Writing Chef Target Mode Resources
This content is more than 4 years old and the cloud moves fast so some information may be slightly out of date.
Writing Chef Target Mode Resources
After my previous blog posts, you might be tempted to write your own Chef custom resources which are compatible with Target Mode.
Luckily, this is very easy - so this will be a short one.
When writing resources, you can use a lightweight DSL which looks like this:
resource_name :esx_config
description "This resource configures vSphere ESX hosts"
... and so on ...
The trick to have this work with target mode lies in adding provides
lines which specify target mode as well as the supported platforms. This is easily done by adding a Boolean flag as well as the relevant platforms or platform_families
resource_name :esx_config
description "This resource configures vSphere ESX hosts"

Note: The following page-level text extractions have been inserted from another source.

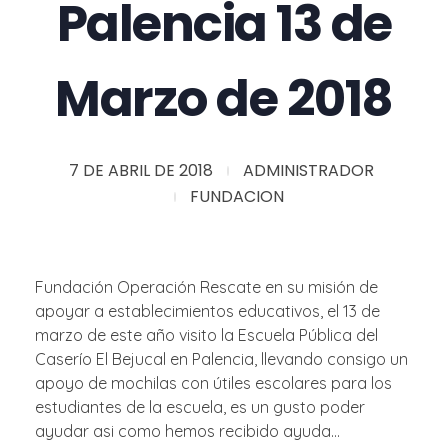
Palencia 13 de
Marzo de 2018
7 DE ABRIL DE 2018
ADMINISTRADOR
FUNDACION
Fundación Operación Rescate en su misión de
apoyar a establecimientos educativos, el 13 de
marzo de este año visito la Escuela Pública del
Caserío El Bejucal en Palencia, llevando consigo un
apoyo de mochilas con útiles escolares para los
estudiantes de la escuela, es un gusto poder
ayudar asi como hemos recibido ayuda…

provides :esx_config, target_mode: true, platform: 'vmkernel'
provides :esx_config, target_mode: true, platform_family: 'esx'
... and so on ...
Within your custom resource, you have access to all the methods and properties that chef provides, as even remote node_attributes are transparently managed with connected Chef servers. If you just wrap Chef-native resources to have more convenience over repeated tasks (sometimes also called Composite Custom Resources), please check my last blog post for escaping Target Mode for local preprocessing. If you work with a plain Ruby Custom Resource, this is not neccessary though.